New Temple program helps unpaid interns
The Unpaid Internship Stipend Program was designed to provide direct financial aid and skill-building workshops to students who took on unpaid internships.
“How do we get this funding into the hands of our students?”
That was the question proposed to Kristen Gallo, executive director of Career Services, when a portion of the budget was left unspent. Due to the restrictions of the pandemic, and with so many people working from home, operating costs for Undergraduate Studies did not go to the usual in-person services for students.
Gallo and the other directors of Undergraduate Studies knew a program that could directly benefit students with unpaid internships would fill a need for organizations that can’t afford to pay interns, including nonprofits, art institutions and more.
With Sammy Munsch, assistant director of internships and experiential education at the Temple University Career Center, taking the lead and with assistance from Student Financial Services, they created a way to give this money directly to students by offering them compensation for the hard work they would be putting into their internships.
“Our hope for the Unpaid Internship Stipend Program was that it would allow students to take off a weight and remove a barrier in pursuing the right internships by paying them for their work,” said Gallo.
On the applications, numerous students explained that they had secured unpaid internships, but would not be able to accept them due to financial hardship. While this stipend does not solve the issue of inequality that arises due to the saturation of unpaid internships in the job market, it directly benefits the students who would otherwise have to turn down these career-advancing opportunities. Munsch said the students who were most able to transparently demonstrate their need got priority.
Beyond financial assistance, this initiative also includes workshops from Temple University’s Internship Program that are designed to assist students with both skill development and marketability. The program culminates with a reflection piece that stipend recipients create to demonstrate that they understand the work they did and how they were able to grow from these experiences.
“These workshops taught me how to be a better intern, how to listen effectively, how to actively take notes during conferences and how to find another internship,” said Ben Crane, Class of 2022. “It doesn’t stop at one internship. You have to continue working for the career you want. It opened my eyes way more to what employers are really looking for.”

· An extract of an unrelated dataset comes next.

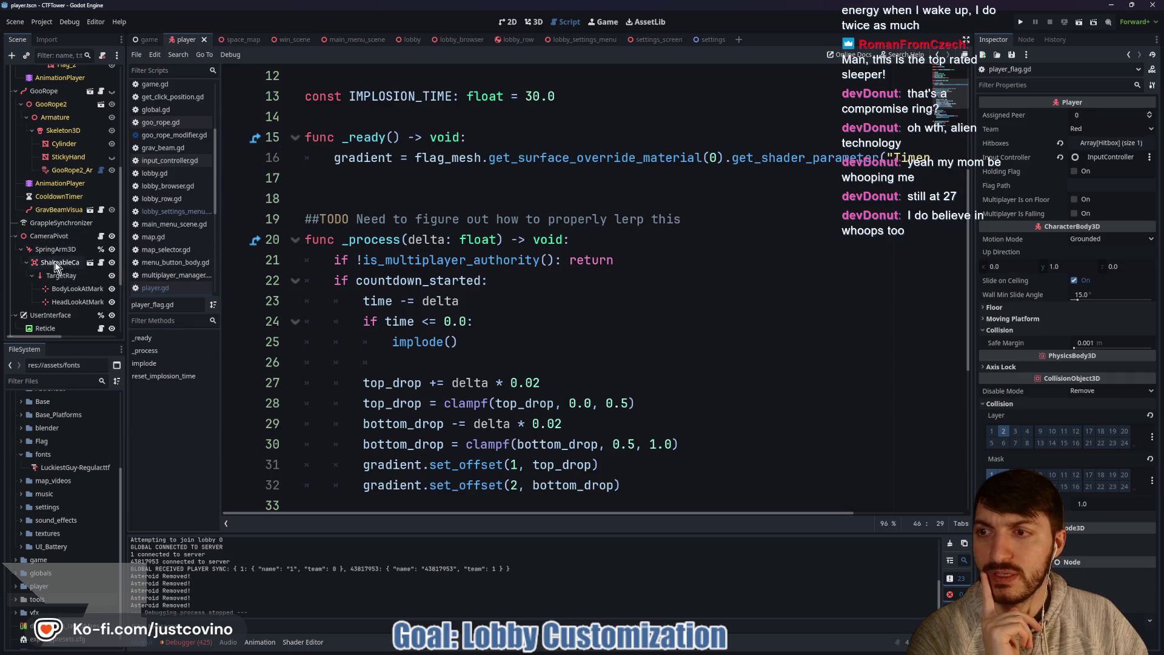
scroll(49, 240, down, 2)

Crane and Chelsea Bethel, Class of 2023, are two students who benefited directly from this program. As a political science major, Crane has been interning for more than a year at 314 Action, a Political Action Committee that endorses politicians who have a history of STEM leadership.

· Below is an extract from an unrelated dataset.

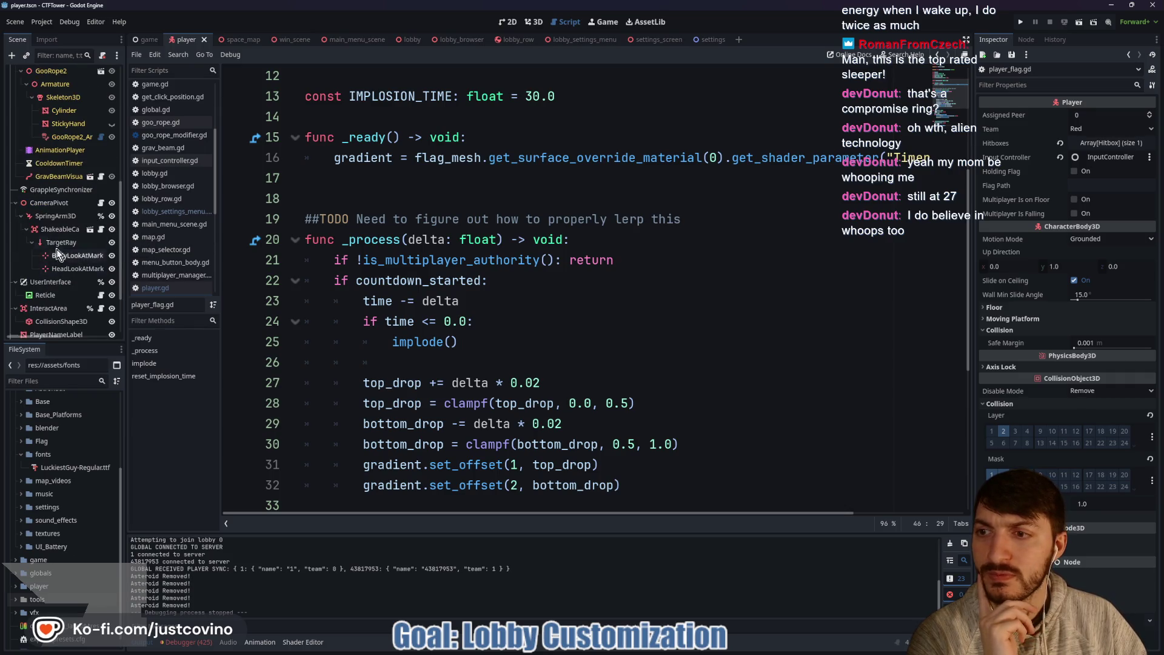
scroll(53, 243, up, 6)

Bethel, a health professions major, knew she wanted to go into either physical therapy or occupational therapy, but wasn’t certain where to start. Her internship experience at Glenside Physical Therapy focused on exploration, where she eventually discovered her passion for physical therapy for people who have Parkinson’s Disease.

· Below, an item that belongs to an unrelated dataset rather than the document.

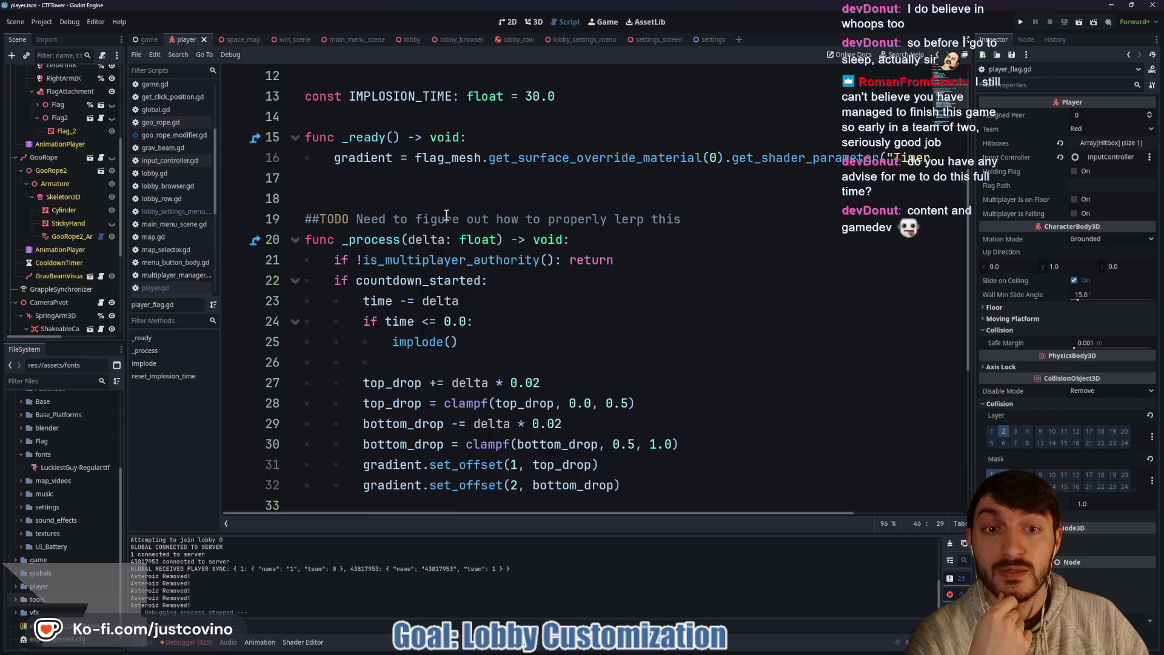
scroll(446, 215, up, 2)
click(297, 320)
click(367, 243)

“The internship really exposed me to the field and showed me how easy it is to love what I’m doing,” Bethel said.
Munsch and Gallo received a total of 247 applications, with volunteers helping to narrow down recipients to 25 individuals. Those students, who come from various disciplines all over Temple University, each received $2,000 for 150 hours of internship work at $13 per hour.
“This program shows that we are committed to investing back in our students in a very tangible way that helps them get the experience needed to benefit their future careers,” Gallo said.
Thanks to this stipend, Crane didn’t have to take on another job in order to pay for his living expenses. He said that having to juggle a second job while taking an internship can leave students too exhausted to perform well.
“This summer brought me the opportunity to focus on my work and connections within this company,” said Crane. “I was able to spend time making incredible connections, as opposed to spending the summer working a second job at minimum wage to make ends meet.”
Bethel would not have even taken this opportunity if not for the stipend. Thanks to the financial assistance provided by this program, she was able to devote her full focus to her internship, which has now become a paying job. She said this will help her in the future when she pursues her physical therapy doctorate.
“While working eight hours a day at my internship, I still had to pay for rent, car insurance, etc.,” Bethel said. “I think a lot of students miss out on these opportunities due to financial obligations. That’s why this stipend matters.”
Though the program was conceived as a one-time event due to an excess of unspent budget, Gallo and Munsch feel very strongly that a program like this should stay in place to continue benefiting students.
“The Unpaid Internship Stipend Program helps with skill development, direct payment, and building relationships between the university and community,” said Munsch. “We would love to find ways to continue this program for future students.”